Keep It Moving Under Pressure
One of the hidden issues with an extremely strong grip is the potential for that grip to jump and bite you when the pressure is on. What does that mean? The problem is this – the grip can function just fine until you reach the critical stages of a round of a tournament, when suddenly you may find that you are having trouble avoiding a quick hook. So what is going wrong? Most likely, your body has stopped moving aggressively enough through the hitting area, which is allowing the club face to flip closed at impact, resulting in a hook.
Unfortunately, this is a problem that tends to get worse before it gets better as the pressure stays on in the late stages of a round. Once you get the hook going, you will start to slow down your body even further in an attempt to ease the ball out into the fairway or up onto the green. The thinking is that by swinging softer, you can avoid the big mistake of a hook way to the left. Of course, in reality, that is only going to make the problem worse. It is a slow body rotation that is causing the trouble to begin with, so slowing down will lead to more and more hooks.
The solution to this problem is to keep your nerve and swing aggressively even when you are feeling the pressure. Specifically, you have to make sure your lower body is moving all the way through the hitting area and up into a full finish. This is easier said than done, however. To give yourself a good chance at avoiding the hook, make a couple of aggressive practice swings before actually stepping up to the shot. Focus on getting all the way to your finish, because there is no way to fake that part of the swing – if you finish with your weight mostly on your left foot, you will know that you swung aggressively and used your lower body properly.
As you swing through with plenty of leg and hip rotation, the club face won't have a chance to flip over and you should be able to keep everything relatively square at impact. Even if you do get into a slightly shut position, the big hook should be avoided simply by turning quickly through the downswing. This is a good part of your swing to focus on at all times, but it becomes especially important when the pressure is on.

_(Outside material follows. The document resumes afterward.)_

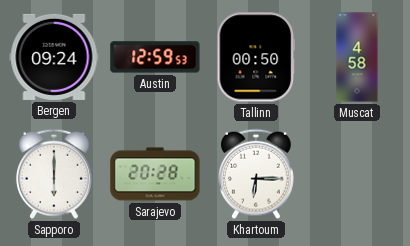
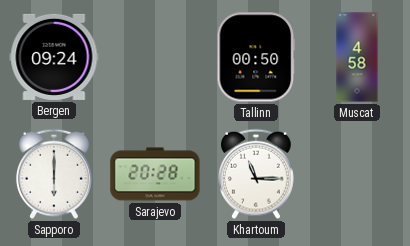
Austin: 12:59 -> none
Khartoum: 6:15 -> 11:15
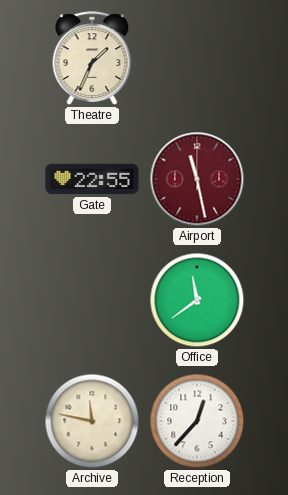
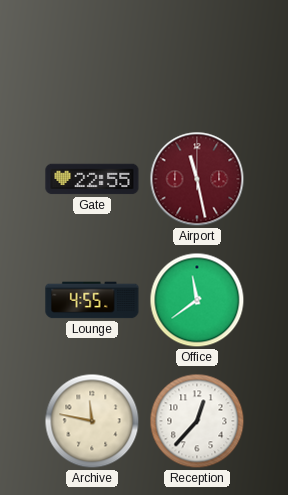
Theatre: 1:34 -> none
Lounge: none -> 4:55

Extremes are almost never a good thing in golf. If your technique is too far toward one end of the spectrum, you are going to wind up dealing with a host of challenges. That is certainly true of the strong grip. There is nothing at all wrong with using a strong grip – it is probably the best choice for most amateur players – but you can't let it go too far. When your strong grips turns into an extremely strong grip, you are likely to face challenges. If your ball flight begins to get out of control or you are having trouble making clean contact, it is a good bet that you have turned that left hand too far to the right. Make a slight adjustment by turning it back to the left slightly and you can hopefully iron out any ball flight issues after just a quick practice session on the range. The grip is an important part of golf technique, as it effects basically everything that you do with the club. Take the time to evaluate the current state of your grip, make changes as necessary, and get your game on a good track for the long haul.